= Walter Raleigh (priest) =

English divine

Walter Raleigh or Ralegh (1586 – 10 October 1646) was an English divine, Dean of Wells from 1641. He died after a violent attack as a prisoner in his own deanery.

==Life==
Raleigh was the second son of Sir Walter Raleigh's elder brother, Sir Carew Raleigh, of Downton, Wiltshire. His mother was Dorothy, widow of Sir John Thynne, of Longleat, Wiltshire, and daughter of Sir William Wroughton, of Broad Hinton, Wiltshire. He was educated at Winchester School and at Magdalen Hall, Oxford, where he matriculated as commoner on 5 November 1602. He graduated B.A. in 1605 and M.A. in 1608.

Raleigh took holy orders, and in 1618 became chaplain to William Herbert, 3rd Earl of Pembroke. In 1620 he was presented by his patron to the rectory of Chedzoy, near Bridgwater, Somerset; in the following year he received the rectory of Wilton St Mary, Wiltshire. About 1630 he was chosen a chaplain-in-ordinary to Charles I, who admired his preaching. In 1632 he was made rector of Elingdon or Wroughton, and in 1635 of Street, Somerset. In 1634 he was minor prebendary of Combe in Wells Cathedral, and received besides the rectory of Street-cum-Walton. In 1636 he was created D.D. In 1637 he became dean and rector of St Buryan, Cornwall, and in 1641 he was chosen to succeed Dr George Warburton as dean of Wells.

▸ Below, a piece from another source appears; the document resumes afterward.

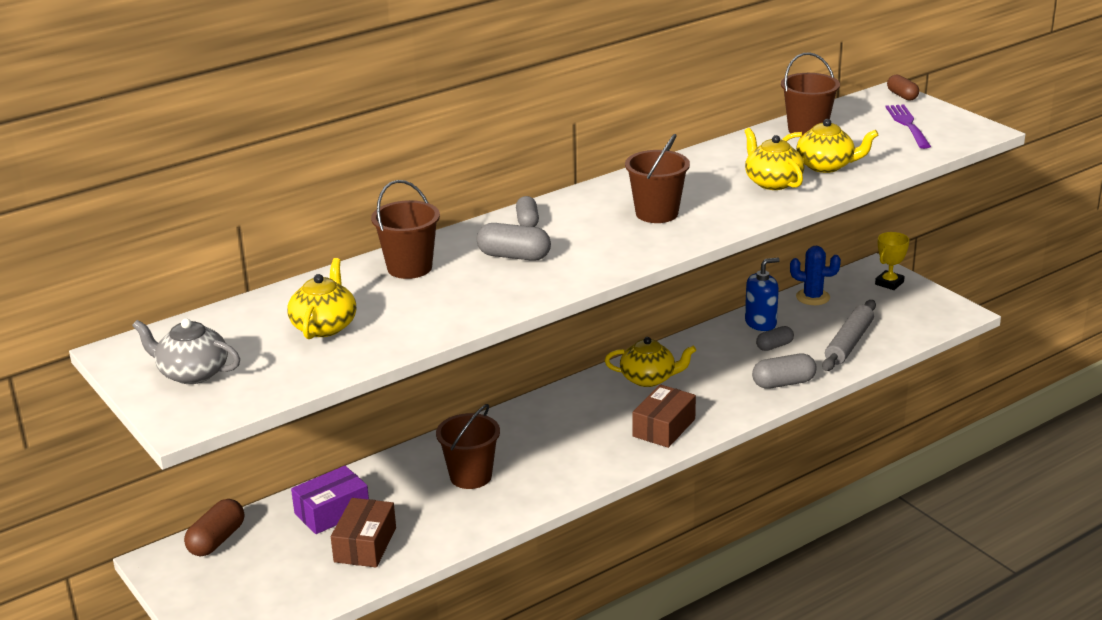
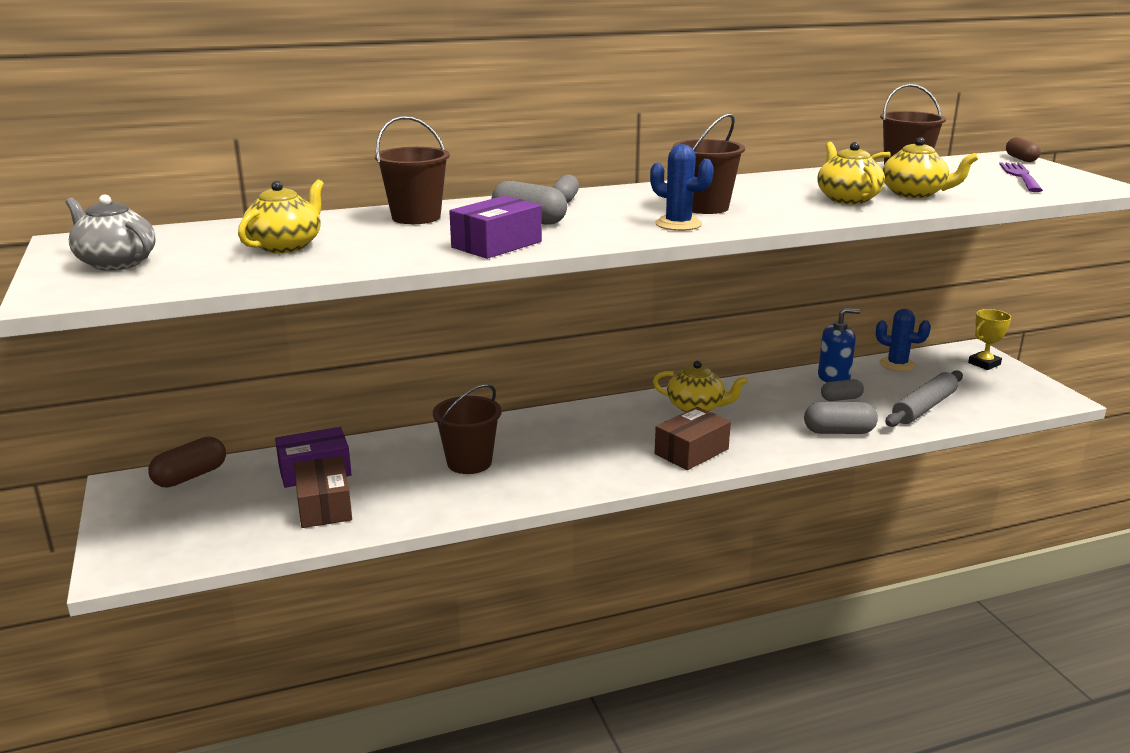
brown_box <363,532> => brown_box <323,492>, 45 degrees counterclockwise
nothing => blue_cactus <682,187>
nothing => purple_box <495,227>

Among Raleigh's friends were Lucius Cary, 2nd Viscount Falkland, Henry Hammond, William Chillingworth, and Edward Hyde, Earl of Clarendon. A royalist and a member of the Falkland circle, Raleigh suffered during the First English Civil War. While he was attending the king, his rectory-house at Chedzoy was plundered by the parliamentarians, his property stolen, his cattle driven away, and his wife and children expelled from their home. But in the western counties fortune was for some time favourable to the king, and Raleigh was enabled to return to Chedzoy. He continued to live there in safety until the defeat of George Goring, lord Goring, at Langport in 1645. Raleigh then fled to Bridgwater, and on the fall of the town (21 July 1645) surrendered to the parliamentarians. From Bridgwater he was sent a prisoner to Chedzoy, but on account of his weakness he was allowed to live in free custody in his own house.

The departure of Fairfax and Cromwell was for Raleigh the beginning of new troubles. One Henry Jeanes, being anxious, it is said, to secure the rectory for himself, carried off the dean to Ilchester, and there had him lodged in the county gaol. From Ilchester the prisoner was removed to Banwell, and then to the deanery, Wells, where he was entrusted to the care of David Barrett, a shoemaker.

==Death==
Raleigh was harshly dealt with, and mortally wounded in a scuffle. According to Simon Patrick, Raleigh was murdered while attempting to screen from Barrett's curiosity a letter that he had written to his wife. He died on 10 October 1646, and was buried in the choir of Wells Cathedral, before the dean's stall.

Raleigh's eldest son George attempted to bring Barrett to justice. A priest-vicar of Wells named Standish was arrested for having permitted the burial of the dean in the cathedral, and kept in custody. The handling of these matters in the Sufferings of the Clergy by John Walker, half a century later, has been used to illustrate the methods and problems of Walker's historiography.

==Works==
Raleigh's papers were preserved in the family, and thirteen of his sermons were given by his widow to Simon Patrick, who published them in 1679, with a biographical notice, and a Latin poem written in praise of Raleigh by a Cambridge admirer, who is probably Patrick himself. The volume is entitled Reliquiæ Raleighanæ, being Discourses and Sermons on several subjects, by the Reverend Dr. Walter Raleigh. The editor praises Raleigh's quickness of wit, ready elocution, and mental powers, but says that he 'was led to imitate too far a very eminent man,' whose name is not given.

In 1719 Laurence Howell published Certain Queries proposed by Roman Catholicks, and answered by Dr. Walter Raleigh, with an account of Raleigh copied from Patrick. Of a tract on the millennium which Raleigh is said to have written, no trace remains.

==Family==
Between 1620 and 1623 Raleigh married Maria, daughter of Sir Ralph Gibbs. During the civil war she took refuge at Downton, where she was joined by her husband.